The rate of NH–NP GBS strains in the EOS cases of our study (1%) appears to be lower than the rates published for colonizing isolates, which are around 3–6% (Brimil et al.2006; Nickmans et al. 2012; Verhoeven et al. 2014). Our results therefore appear consistent with the assumption that the ß-haemolysin toxin is important for the development of invasive GBS disease. Though these numbers are still too small for solid statistical analysis, they may prompt further investigations into this matter. Current guidelines (Verani, McGee and Schrag 2010) for prevention of EOS recommend that vaginorectal samples in which pigmented colonies of GBS are not detected in granada media should be retested using a different approach as for example alternative chromogenic media, NAATs or latex agglutination to pick up NH–NP strains. Nevertheless, the low frequency of NH–NP GBS strains causing EOS found in this study suggests that the importance of NH strains for the development of EOS could be overestimated.

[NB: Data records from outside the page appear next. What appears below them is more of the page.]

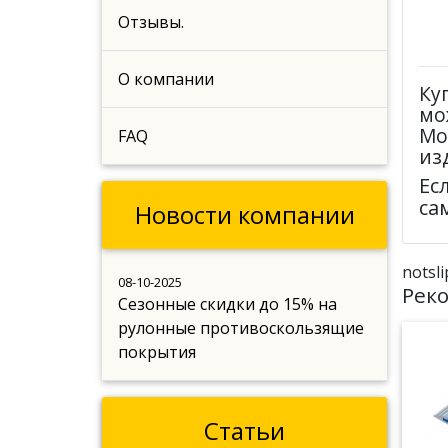
Отзывы.
О компании
Ку
мо
Мо
FAQ
из
Ес
са
Новости компании
notsl
08-10-2025
Рек
Сезонные скидки до 15% на
рулонные противоскользящие
покрытия
Статьи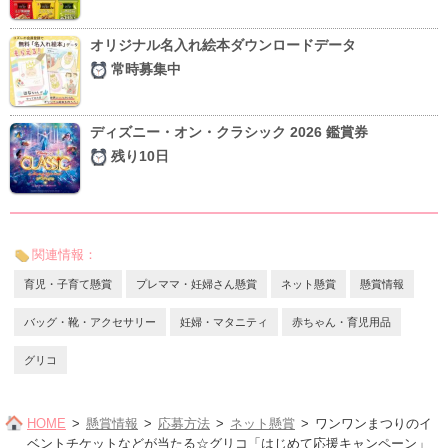
オリジナル名入れ絵本ダウンロードデータ
常時募集中
ディズニー・オン・クラシック 2026 鑑賞券
残り10日
関連情報：
育児・子育て懸賞
プレママ・妊婦さん懸賞
ネット懸賞
懸賞情報
バッグ・靴・アクセサリー
妊婦・マタニティ
赤ちゃん・育児用品
グリコ
HOME
懸賞情報
応募方法
ネット懸賞
ワンワンまつりのイ
ベントチケットなどが当たる☆グリコ「はじめて応援キャンペーン」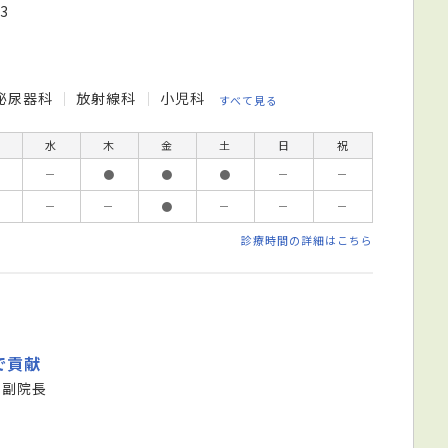
3
泌尿器科
放射線科
小児科
すべて見る
水
木
金
土
日
祝
－
●
●
●
－
－
－
－
●
－
－
－
診療時間の詳細はこちら
で貢献
 副院長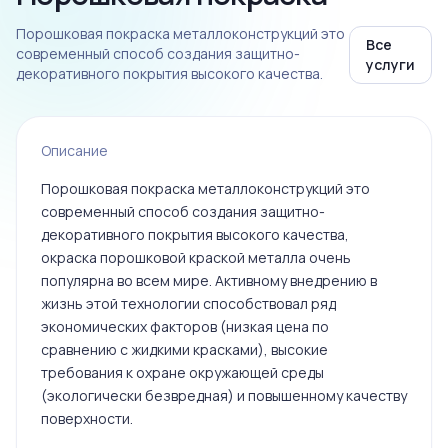
Порошковая покраска металлоконструкций это
Все
современный способ создания защитно-
услуги
декоративного покрытия высокого качества.
Описание
Порошковая покраска металлоконструкций это
современный способ создания защитно-
декоративного покрытия высокого качества,
окраска порошковой краской металла очень
популярна во всем мире. Активному внедрению в
жизнь этой технологии способствовал ряд
экономических факторов (низкая цена по
сравнению с жидкими красками), высокие
требования к охране окружающей среды
(экологически безвредная) и повышенному качеству
поверхности.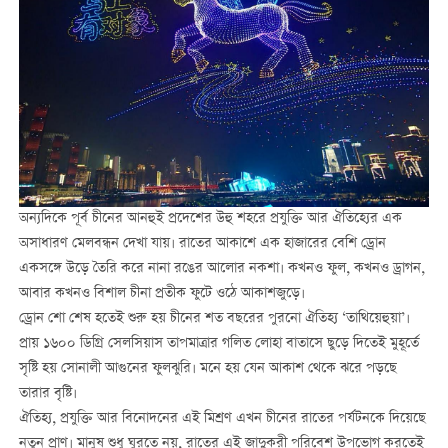
অন্যদিকে পূর্ব চীনের
আনহুই
প্রদেশের উহু শহরে প্রযুক্তি আর ঐতিহ্যের এক
অসাধারণ মেলবন্ধন দেখা যায়। রাতের আকাশে এক হাজারের বেশি ড্রোন
একসঙ্গে উড়ে তৈরি করে নানা রঙের আলোর নকশা। কখনও ফুল, কখনও ড্রাগন,
আবার কখনও বিশাল চীনা প্রতীক ফুটে ওঠে আকাশজুড়ে।
ড্রোন শো শেষ হতেই শুরু হয় চীনের শত বছরের পুরনো ঐতিহ্য ‘তাথিয়েহুয়া’।
প্রায় ১৬০০ ডিগ্রি সেলসিয়াস তাপমাত্রার গলিত লোহা বাতাসে ছুড়ে দিতেই মুহূর্তে
সৃষ্টি হয় সোনালী আগুনের ফুলঝুরি। মনে হয় যেন আকাশ থেকে ঝরে পড়ছে
তারার বৃষ্টি।
ঐতিহ্য, প্রযুক্তি আর বিনোদনের এই মিশ্রণ এখন চীনের রাতের পর্যটনকে দিয়েছে
নতুন প্রাণ। মানুষ শুধু ঘুরতে নয়, রাতের এই জাদুকরী পরিবেশ উপভোগ করতেই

This research was partially presented in 2014 at the XIX International Lancefield Symposium, Buenos Aires, Argentina, abstract 039.
Collection of GBS strains was supported by the European Commission Seventh Framework (DEVANI Project grant agreement number 200481). The contributing members of the DEVANI (Design of a Vaccine Against Neonatal Infections) Study Group were John TELFORD (Project Coordinator). Novartis Vaccine and Development, Siena. Italy; Graziella Orefici (Scientific Coordinator). Istituto Superiore di Sanità, Rome. Italy; Lucilla Baldassarri. Istituto Superiore di Sanità, Rome. Italy; Androulla Efstratieu. Health Protection Agency. Colindale, UK; Pierrette Melin. Centre Hospitalier Universitaire Liege. Belgium; Manuel de la Rosa-Fraile. Hospital Universitario Virgen de las Nieves, Granada. Spain; Paula Krizova. National Institute of Public Health, Prague. Czech Republic; Reinhard Berner. University Hospital, Freiburg. Germany; Antoaneta Detcheva. National Center of Infectious and Parasitic Diseases, Sofia. Bulgaria; Mogens Kilian. Aarhus University, Aarhus. Denmark.
Conflict of interest. None declared.